Успеваю оценить их перекошенные лица. Настроение чуть улучшается. Повеселили. Следующая пара – уголовное право. Я топаю на третий этаж, чтобы первой занять последнюю парту и удавиться там. Придется, конечно, подраться за коронное место. Однако выбора нет. Битва неизбежна. Сегодня я хочу быть максимально незаметной, ибо выгляжу жутко. Мятая. В пятнах грязи, которая, видимо, была на столе в той каморке. А если посмотреть на лицо, меня и вовсе примешь за бродягу (это, впрочем, близко к истине).
За окнами опять валит снег.
Группа ребят с факультета международного права устроила снежный бой. Я останавливаюсь у окна оценить сражение. Студенты поделились на команды, лупят друг друга, как русские и германцы-крестоносцы в Ледовом побоище. Увы, победитель остается неясен. Войска разгоняет декан.
Не доходя до аудитории, оказываюсь в гуще еще одной драки… почти драки. Два парня толкаются. И орут. Прелюдия перед первым ударом кулаком. Или ботинком. Это кому как нравится.
По мимике понимаю, что рыцари не поделили даму.
В толпе зрителей замечаю Венеру. В черном. Она носит этот цвет, только когда случается катастрофа вселенского масштаба.
– Драка будет или как? – горланит она парням. – Мы тут состарились в ожидании!
Я тяну ее за локоть, вытаскиваю из толпы.
– О боже, где ты была? – вопит Венера, откидывая за спину свою толстую золотую косу.

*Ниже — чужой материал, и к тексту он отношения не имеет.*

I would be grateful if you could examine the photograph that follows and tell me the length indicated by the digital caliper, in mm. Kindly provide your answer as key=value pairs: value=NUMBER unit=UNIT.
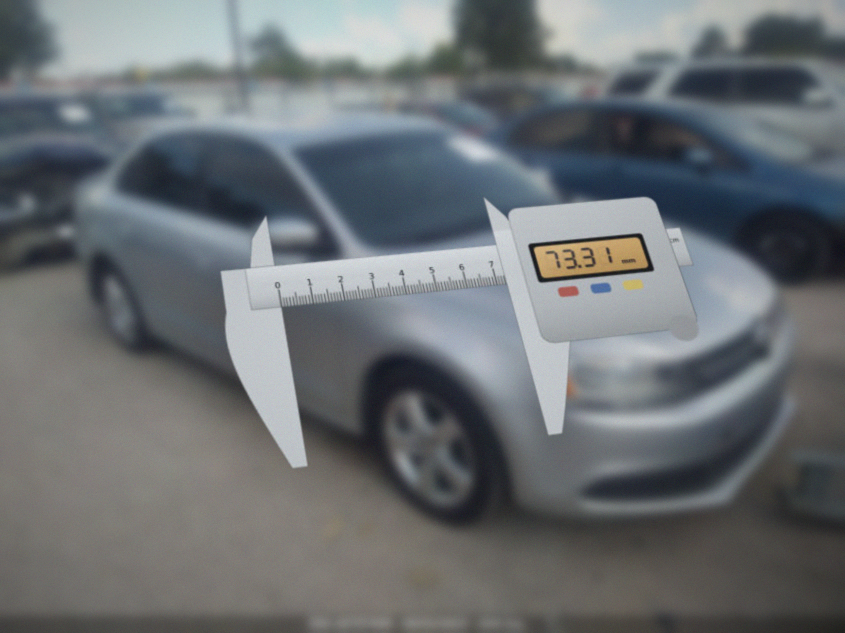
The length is value=73.31 unit=mm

Между прядей аспидная лента. – Столько пар пропустила!
– А ты почему в черном?
– Так у меня траур! И судя по виду… у тебя тоже.
– Я в порядке, – вздыхаю и снова допытываю: – Кто-то умер?

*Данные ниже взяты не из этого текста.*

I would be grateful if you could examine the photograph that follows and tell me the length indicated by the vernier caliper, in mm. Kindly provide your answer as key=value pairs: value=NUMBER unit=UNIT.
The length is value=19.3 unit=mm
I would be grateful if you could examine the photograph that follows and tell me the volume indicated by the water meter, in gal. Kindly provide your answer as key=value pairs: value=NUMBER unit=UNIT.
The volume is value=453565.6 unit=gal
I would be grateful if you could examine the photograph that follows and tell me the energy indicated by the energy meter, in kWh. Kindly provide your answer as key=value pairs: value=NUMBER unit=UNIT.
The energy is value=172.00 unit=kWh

Венера осматривает меня с ног до головы, сильно сомневаясь в моем «порядке», ведет под руку в конец коридора.
– Да! Умер. Сдохло! Мое самоуважение. Оно сдохло в жутких муках, расчлененное четвертованием!
– А что случилось? – мрачно спрашиваю, не успевая за Венерой. – И те парни… кого они не поделили? Тебя?
Подруга картинно фыркает.
– Пф! Да я их вообще не знаю. Просто мимо проходила.
Ударив ногой дверь, Венера влетает в пустую аудиторию.
– Я тебе такое сейчас расскажу! – заявляет она, швыряя сумку на стол. – Этот козел сказал, что я шалава! Я! И за что? За то, что переписывалась с друзьями. Да там не было ничего даже. Он и сам признал, когда показала сообщения. Но это немыслимо! Я его послала. И видеть не хочу. А ты бы хотела? Ну скажи, а!
Пока я недоуменно моргаю, раздается голос с верхнего яруса аудитории. Дремотный. Он бурчит, растирая сонные глаза:
– Ну звездец вы влетаете! Прямо как моя мама. Чуть дверь с корнем не выдрали. Хоть бы постучались, истерички.
Парень стягивает с головы байкерскую куртку и чешет свои каштановые волосы, заплетенные в хвост.
– А ты че раскомандовался тут? – зыкает Венера.
Не помню подругу такой злой и… темной. Даже глаза она жирно подвела черным карандашом до висков.
– А вдруг я здесь переодеваюсь, а? – Дремотный раздраженно трет переносицу. – Увидите мое аполлонское голое тело, и все. Все! Потечете. Будете петь мне дифирамбы до конца учебы. Мне оно надо? Я хочу лишь вот этого вот спокойствия и умиротворения, тишины и нирваны!
– Свали уже отсюда! – пылает Венера, но я беру ее за запястье и веду к подоконнику.
Насильно сажаю, заглядываю в голубые глаза.
– У тебя парень? – удивляюсь я.
– Нет. У меня был парень. Целых две недели, между прочим. Ты бы знала, если бы хоть немного меня слушала. Последнее время то и дело где-то хренодрысешь. И ночуешь не пойми где.